Bianca Debaets: “L’ambition d’avoir un autre type de commerces sur le piétonnier, ce n’est que du vent!”

Bianca Debaets: “L’ambition d’avoir un autre type de commerces sur le piétonnier, ce n’est que du vent!”

Lors du Conseil communal de la Ville de Bruxelles, ce lundi soir, la conseillère communale Bianca Debaets a interrogé le Collège de la Ville au sujet des commerces situés sur les boulevards du centre. Le Collège l’avait annoncé : l’offre commerciale dans le centre allait être davantage tournée vers les familles. Les boulevards du centre devaient devenir une ‘Belgian Avenue’ avec des magasins belges de qualité. De tout cela, il apparaît que rien n’a encore été réalisé. “A ma demande de savoir où se trouvaient les magasins de qualité, le bourgmestre n’a pu me parler que de la venue d’un Carrefour. C’est un bilan bien maigre », déplore la conseillère communale Bianca Debaets.

La transformation en piétonnier des boulevards du centre devait selon le Collège de la Ville de Bruxelles aller de pair avec une nouvelle orientation de l’offre commerciale vers les familles. Les boulevards du centre devaient attirer des commerces belges de qualité et devenir ainsi – selon les propres termes du Collège – une ‘Belgian Avenue’. Le Collège avait désigné à cette fin un bureau d’étude (Upcity). Fin septembre, cette étude devait être terminée.

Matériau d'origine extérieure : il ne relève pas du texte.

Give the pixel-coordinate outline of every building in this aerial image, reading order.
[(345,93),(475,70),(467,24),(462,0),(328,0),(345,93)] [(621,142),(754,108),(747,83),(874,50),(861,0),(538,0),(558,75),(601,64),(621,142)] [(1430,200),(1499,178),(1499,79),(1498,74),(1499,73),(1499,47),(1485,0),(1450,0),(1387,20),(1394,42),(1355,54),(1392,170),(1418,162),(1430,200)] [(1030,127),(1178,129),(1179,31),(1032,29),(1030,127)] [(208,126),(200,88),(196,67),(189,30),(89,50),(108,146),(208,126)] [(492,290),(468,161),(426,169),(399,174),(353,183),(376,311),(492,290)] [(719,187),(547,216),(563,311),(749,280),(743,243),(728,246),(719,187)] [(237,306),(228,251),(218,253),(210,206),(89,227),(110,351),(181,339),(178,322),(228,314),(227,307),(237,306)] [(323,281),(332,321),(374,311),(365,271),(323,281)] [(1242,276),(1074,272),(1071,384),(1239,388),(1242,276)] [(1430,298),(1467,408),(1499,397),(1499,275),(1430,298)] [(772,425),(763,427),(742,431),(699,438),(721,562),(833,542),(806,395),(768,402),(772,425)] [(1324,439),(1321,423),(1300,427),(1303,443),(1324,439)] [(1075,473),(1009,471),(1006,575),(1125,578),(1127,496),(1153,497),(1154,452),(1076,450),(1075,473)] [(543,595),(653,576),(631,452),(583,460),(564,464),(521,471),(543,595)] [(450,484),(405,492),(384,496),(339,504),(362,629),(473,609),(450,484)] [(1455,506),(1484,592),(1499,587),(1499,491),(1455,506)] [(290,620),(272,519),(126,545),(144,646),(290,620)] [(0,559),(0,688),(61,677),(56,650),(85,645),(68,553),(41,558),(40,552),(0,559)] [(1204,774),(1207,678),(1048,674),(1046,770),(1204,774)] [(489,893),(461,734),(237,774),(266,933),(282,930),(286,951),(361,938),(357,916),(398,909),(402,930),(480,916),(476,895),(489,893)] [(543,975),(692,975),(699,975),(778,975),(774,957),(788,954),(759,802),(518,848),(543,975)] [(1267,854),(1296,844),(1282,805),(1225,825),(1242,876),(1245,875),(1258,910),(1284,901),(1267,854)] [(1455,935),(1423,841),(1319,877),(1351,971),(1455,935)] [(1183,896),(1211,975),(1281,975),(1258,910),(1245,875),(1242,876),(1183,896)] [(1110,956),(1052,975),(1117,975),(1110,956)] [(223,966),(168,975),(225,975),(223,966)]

“Je constate que la Ville ne se trouve encore nulle part. L’étude n’est pas prête. Et sur les boulevards du centre, il y a très peu de nouveaux commerces qui sont arrivés. Le bourgmestre Yvan Mayeur parvient juste à citer l’arrivée d’un supermarché Carrefour. C’est très décevant. Cela prouve bien que la Ville continue de sous-estimer et de négliger le dossier des boulevards du centre », précise la conseillère de l’opposition Bianca Debaets.

D’un point de vue global, la Ville de Bruxelles est propriétaire d’énormément d’espaces immobiliers commerciaux. Elle dispose donc bel et bien de leviers pour réorienter l’offre commerciale.

Le Collège a fait savoir que récemment 20 commerces avaient ouvert dans le centre-ville. Ce ne sont toutefois pas des commerces situés sur les boulevards du centre. D’autre part, ces 20 commerces ont pris la place de 20 autres qui sont partis ou ont fermé. Si l’on compte bien, on arrive alors à un opération nulle.

“La Ville devrait agir de manière beaucoup plus active pour diversifier l’offre commerciale sur le piétonnier. Les espaces commerciaux qui deviennent disponibles doivent être accordés selon des critères qui tiennent compte avant tout de la qualité. La concentration actuelle de fastfoods et de snackbars ne contribue pas au rayonnement du centre-ville. De plus, la Ville devrait fournir davantage d’efforts pour soutenir les commerces qui connaissent des difficultés. Je plaide en faveur d’un plan directeur pour le commerce du centre-ville”, ponctue Bianca Debaets.